**Selected text:**
===============

Metals and heavy metals are naturally occurring elements with high atomic weight and density. Therefore, the enzyme activity is affected by heavy metal availability and concentration as well. High concentrations of heavy metals are toxic to the active site of protein and could inhibit enzyme activity. Thus, the effects of metals and other chemicals on BglAg-762 activity were also determined. BglAg-762 activity was assessed in the presence of 1 and 10 mM (final concentration) of NaCl, KCl, CaCl₂, MgCl₂, CoCl₂, MnSO₄, MgSO₄, β-mercaptoethanol, and EDTA for 10 min at 50 °C. The retained activity was determined using pNPG as a substrate and expressed as a percentage of the activity in the absence of the compound.

It is commonly known that enzymes show different levels of activity for different substrates. Therefore, in this study, substrate preference of BglAg-762 was determined using 2.0 mM chromogenic o-nitrophenyl (oNP) and p-nitrophenyl (pNP) as substrates. The samples were incubated at 37 °C for 5 min, and the enzyme activity was observed. One unit of enzyme activity (U) was defined as the amount of enzyme required to release 1 μmol of oNP or pNP in 1 min. The following substrates were tested: pNP-β-D-galactopyranoside, pNP-β-D-glucopyranoside, pNP-β-D-fucopyranoside, pNP-β-L-arabinopyranoside, pNP-N-acetyl-β-D-glucosaminide, pNP-β-D-mannopyranoside, pNP-β-D-xylopyranoside, pNP-α-D-glucopyranoside, pNP-α-L-arabinofuranoside, pNP-α-L-arabinopyranoside, pNP-α-L-rhamnopyranoside, pNP-α-D-mannopyranoside, pNP-α-D-xylopyranoside, oNP-β-D-glucopyranoside, oNP-β-D-galactopyranoside, oNP-β-D-fucopyranoside, and oNP-α-D-galactopyranoside (all from Sigma).

===============

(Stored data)
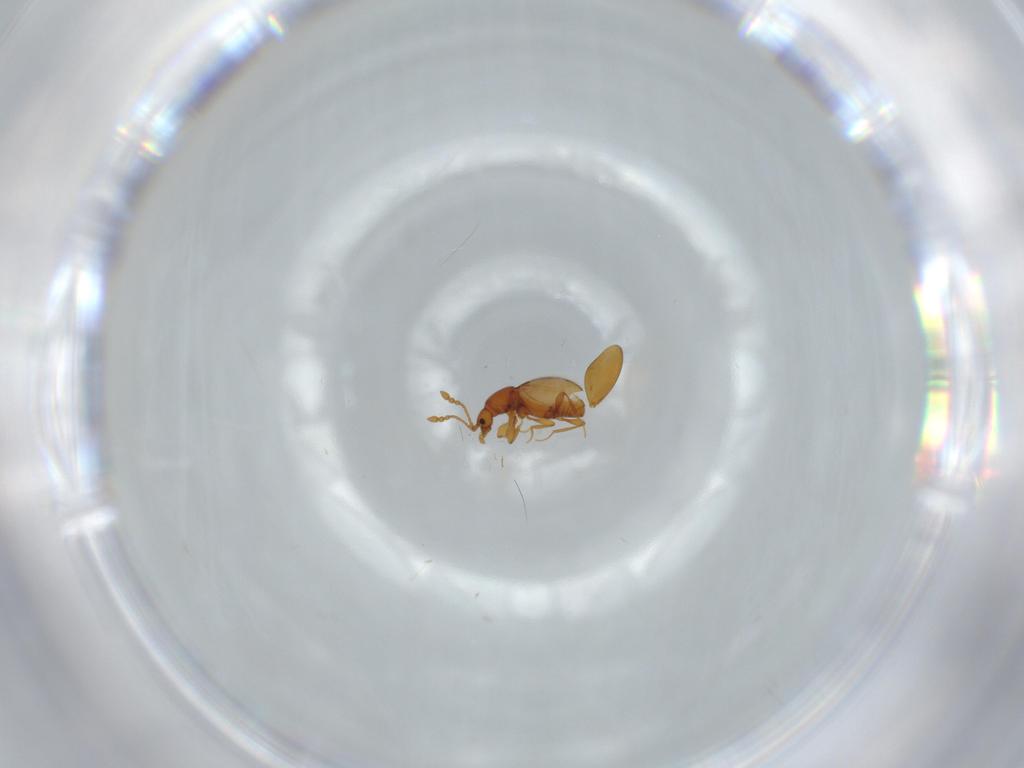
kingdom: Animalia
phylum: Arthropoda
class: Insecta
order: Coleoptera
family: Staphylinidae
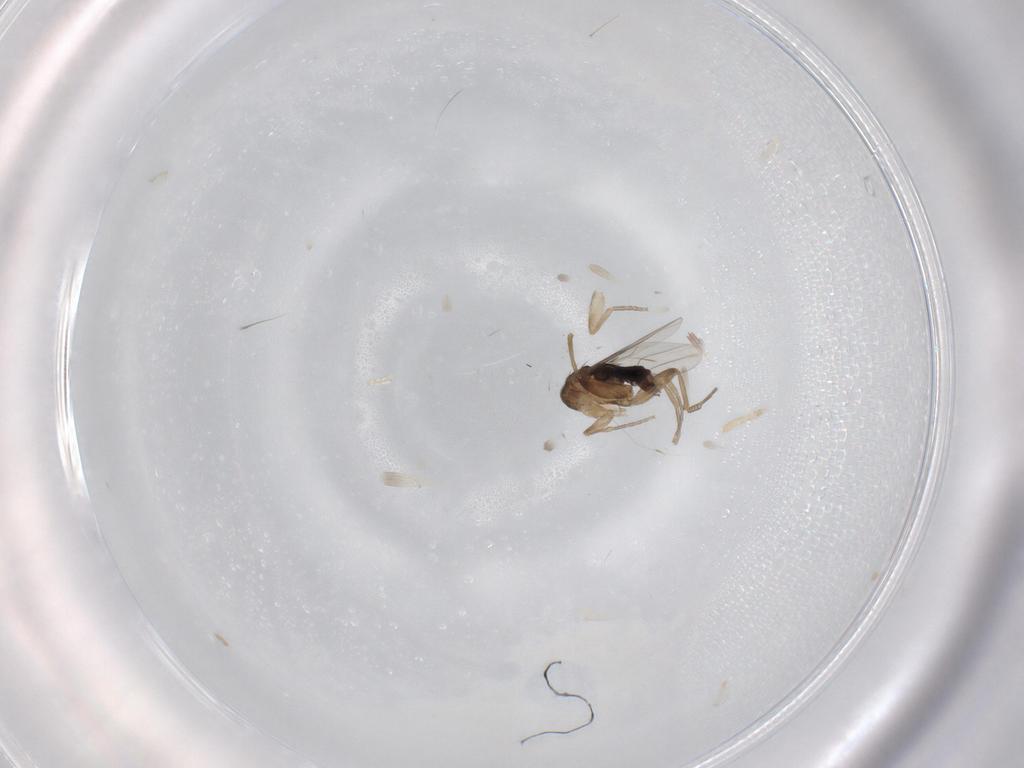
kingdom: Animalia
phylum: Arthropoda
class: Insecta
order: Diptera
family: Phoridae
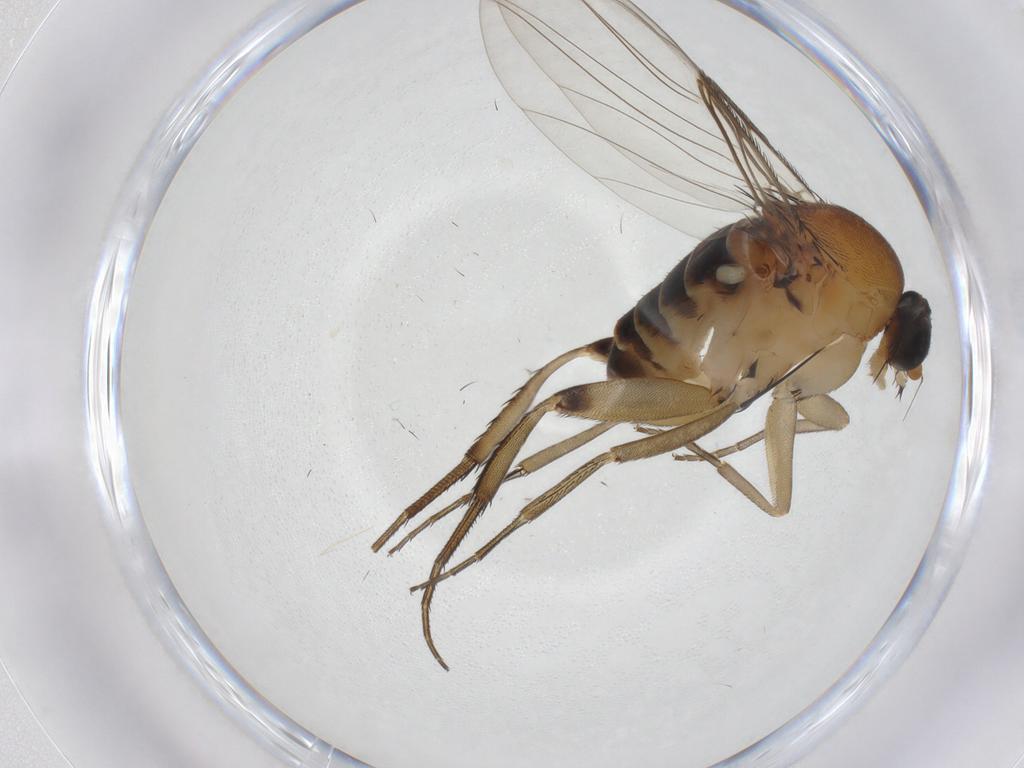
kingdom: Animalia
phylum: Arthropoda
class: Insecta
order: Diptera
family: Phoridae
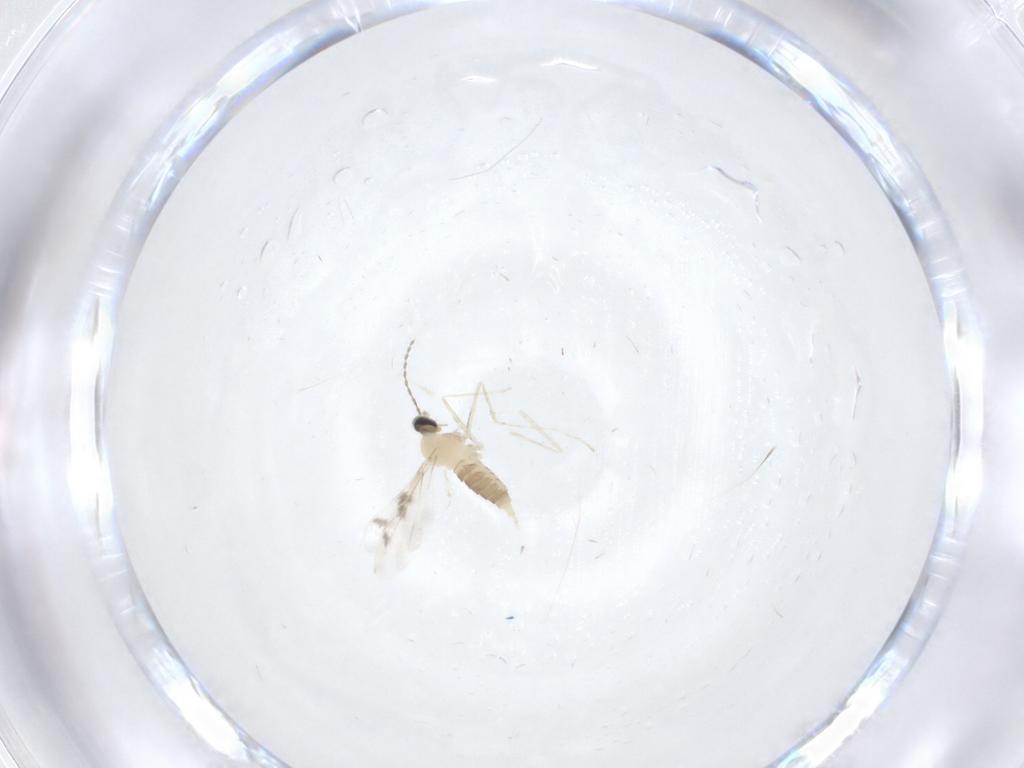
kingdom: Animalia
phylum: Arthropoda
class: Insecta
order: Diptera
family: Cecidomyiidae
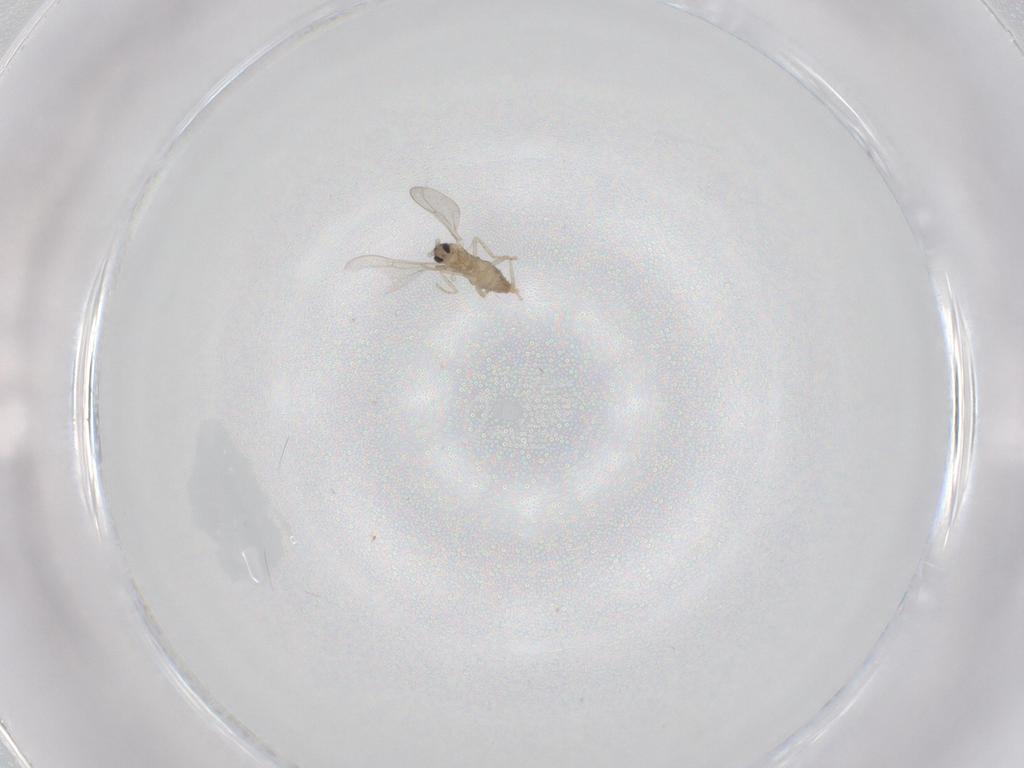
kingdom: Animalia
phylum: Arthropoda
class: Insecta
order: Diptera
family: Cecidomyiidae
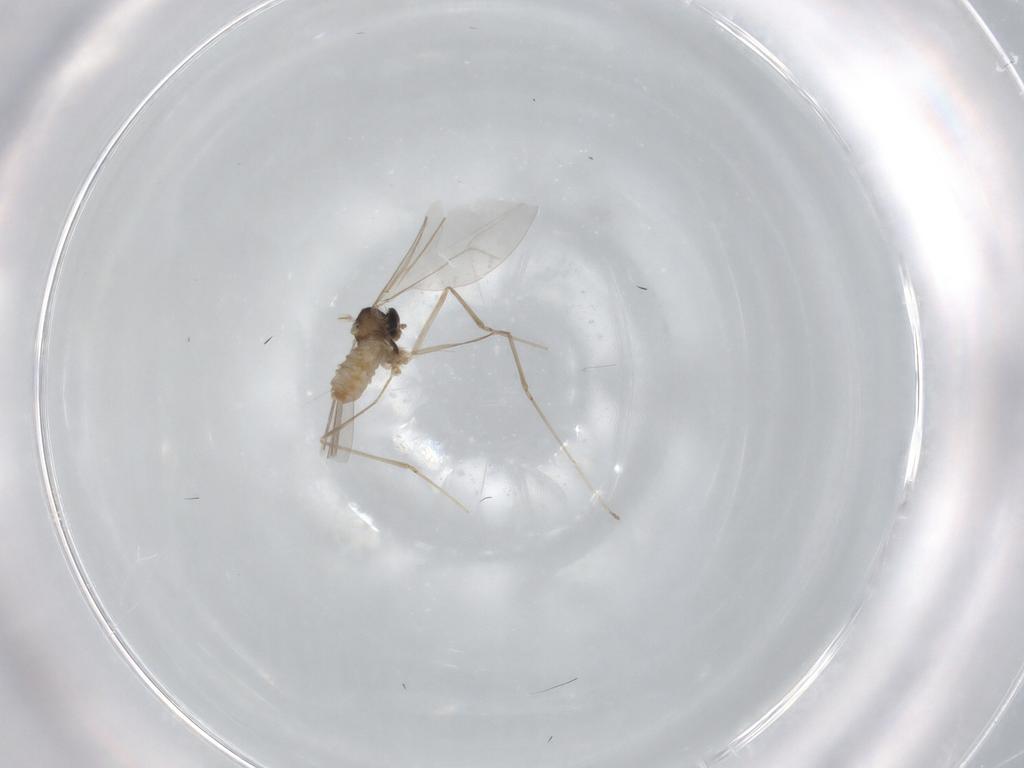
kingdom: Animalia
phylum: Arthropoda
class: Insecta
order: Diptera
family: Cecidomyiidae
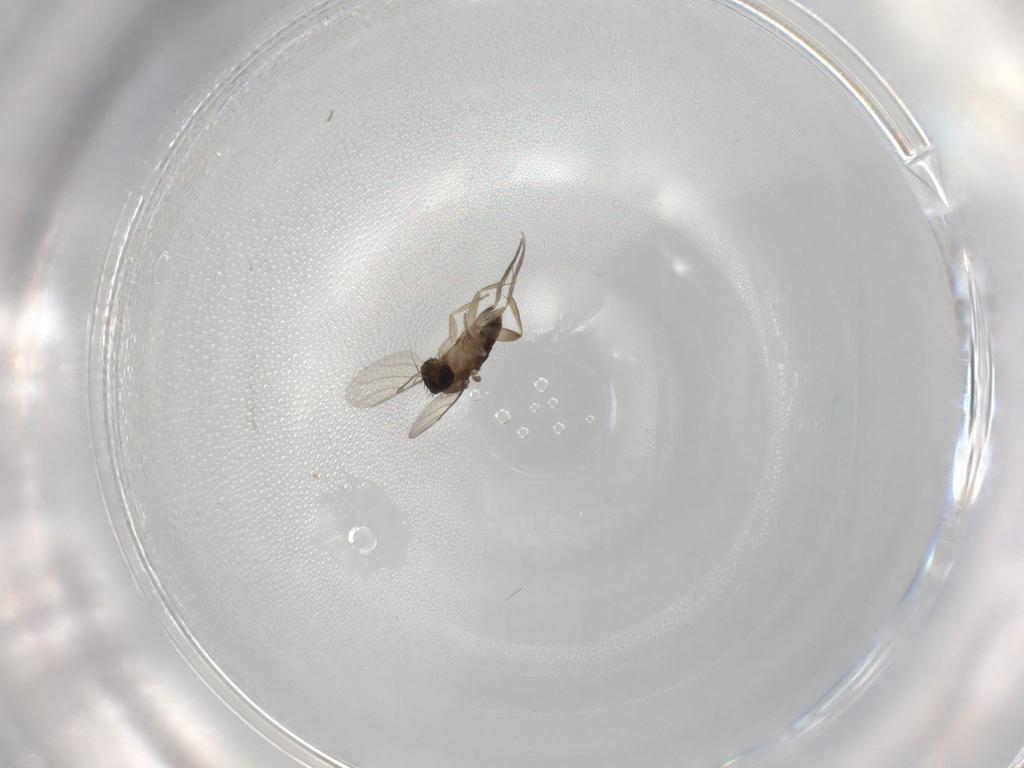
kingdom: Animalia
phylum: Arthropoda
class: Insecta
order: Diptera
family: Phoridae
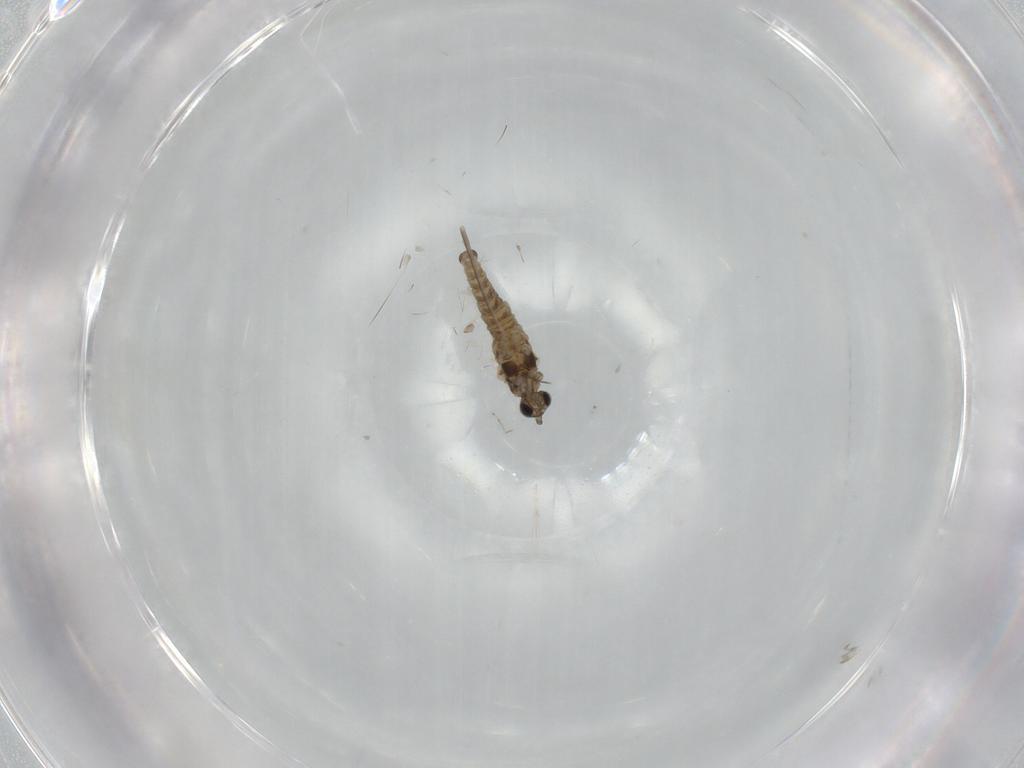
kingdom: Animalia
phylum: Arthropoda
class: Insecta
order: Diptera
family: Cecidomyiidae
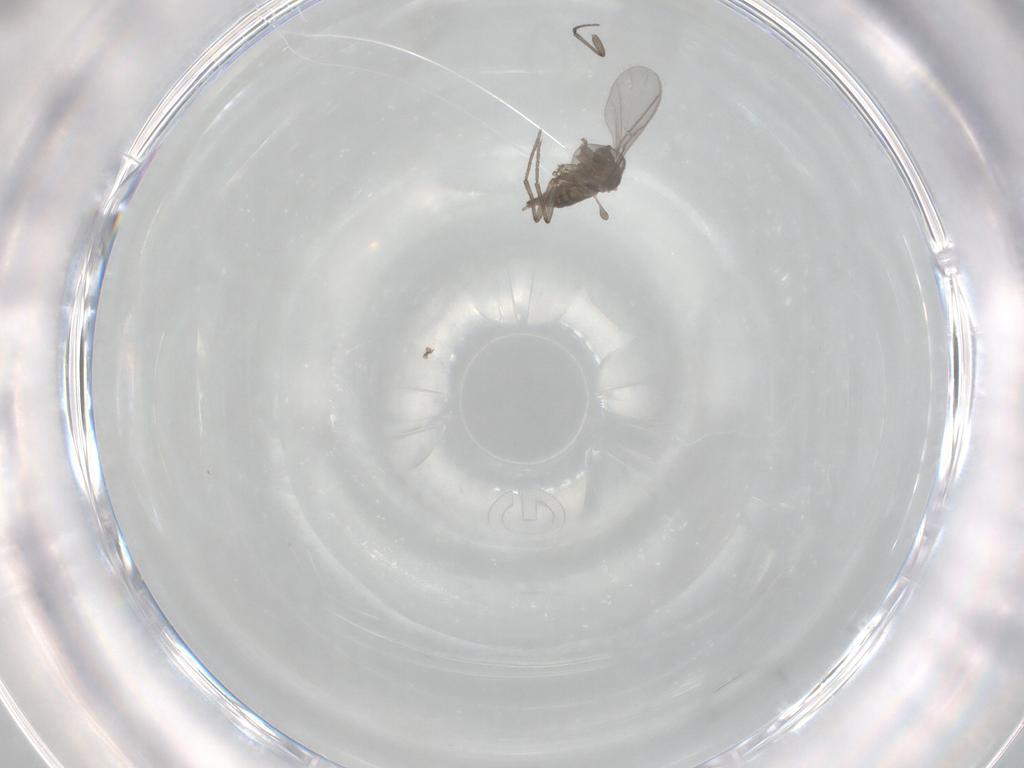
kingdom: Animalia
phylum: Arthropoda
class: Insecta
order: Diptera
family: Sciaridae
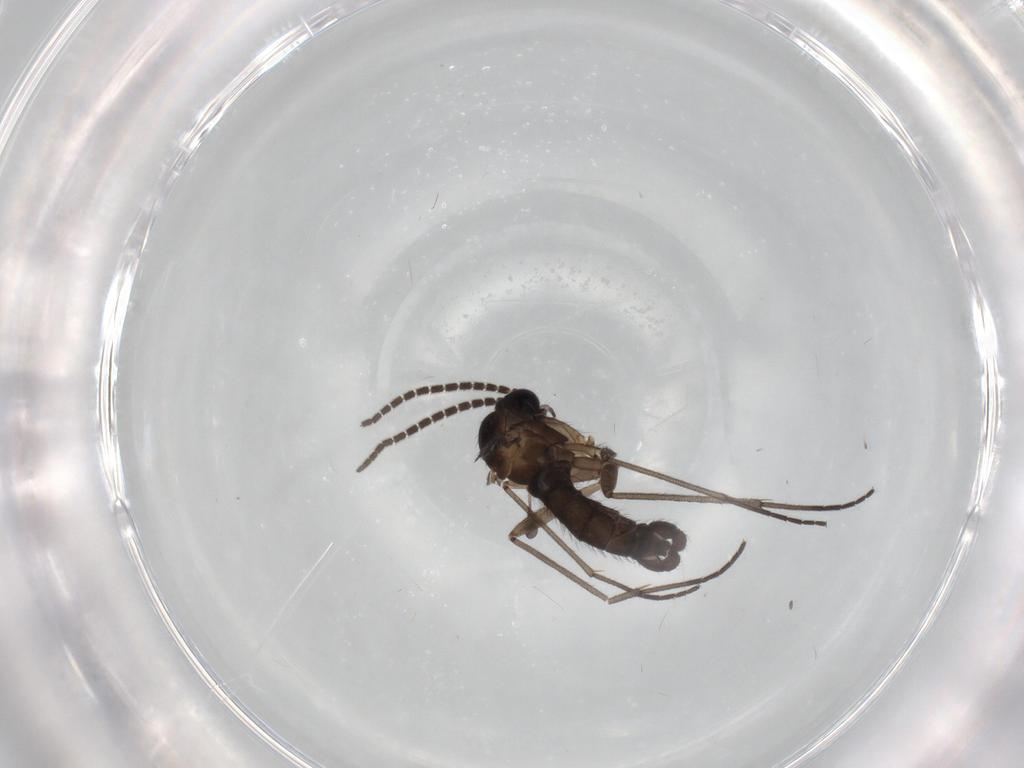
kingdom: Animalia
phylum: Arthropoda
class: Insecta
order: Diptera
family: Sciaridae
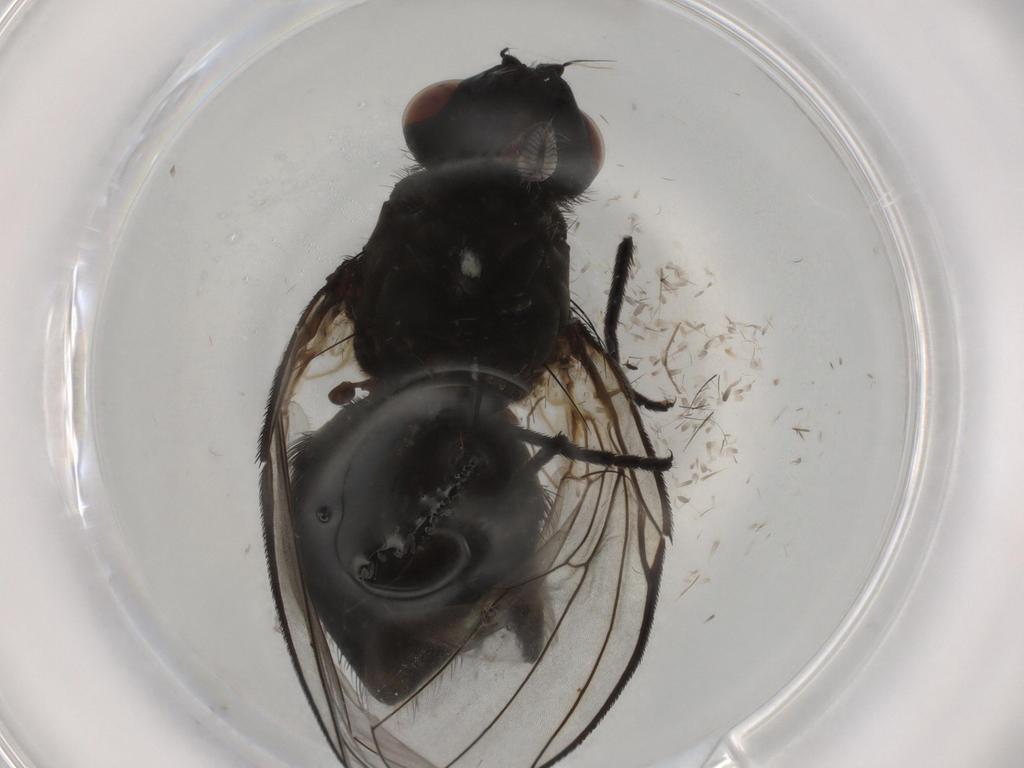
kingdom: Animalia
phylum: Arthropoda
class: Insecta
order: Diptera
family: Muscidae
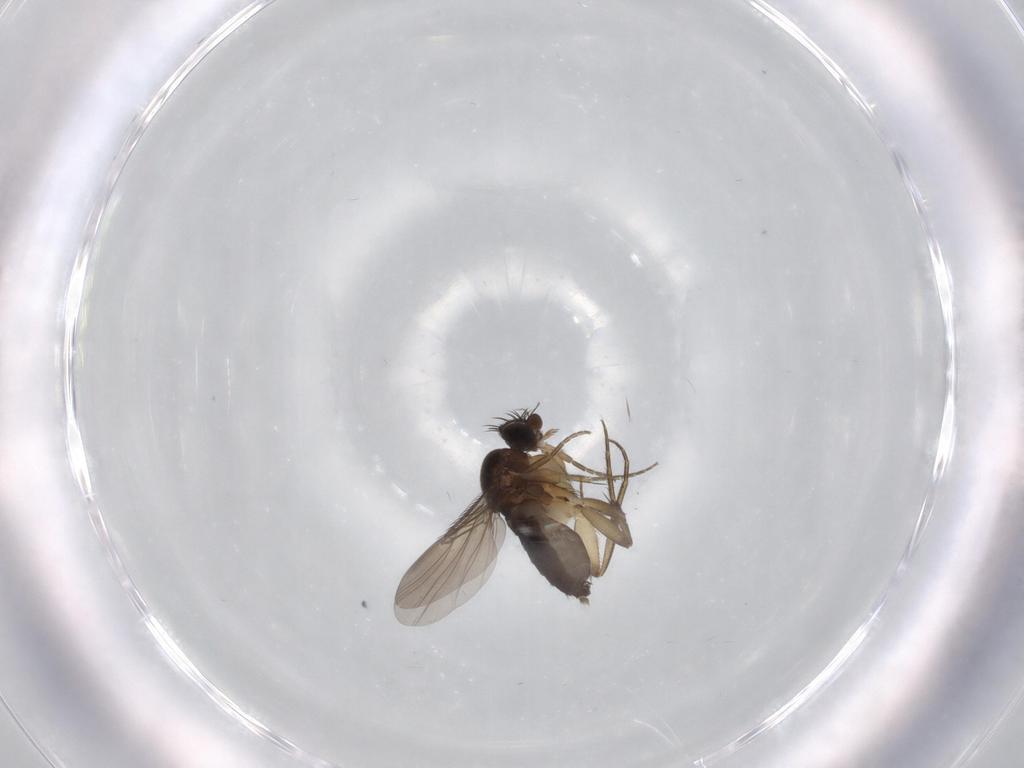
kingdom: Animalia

===============

**Action item:** Retype the part of the enzyme passage that lies between "Metals and heavy" and "of the compound.", inclusive. Work only from the enzyme passage and leave the data out of it.

**Task solution:**
Metals and heavy metals are naturally occurring elements with high atomic weight and density. Therefore, the enzyme activity is affected by heavy metal availability and concentration as well. High concentrations of heavy metals are toxic to the active site of protein and could inhibit enzyme activity. Thus, the effects of metals and other chemicals on BglAg-762 activity were also determined. BglAg-762 activity was assessed in the presence of 1 and 10 mM (final concentration) of NaCl, KCl, CaCl₂, MgCl₂, CoCl₂, MnSO₄, MgSO₄, β-mercaptoethanol, and EDTA for 10 min at 50 °C. The retained activity was determined using pNPG as a substrate and expressed as a percentage of the activity in the absence of the compound.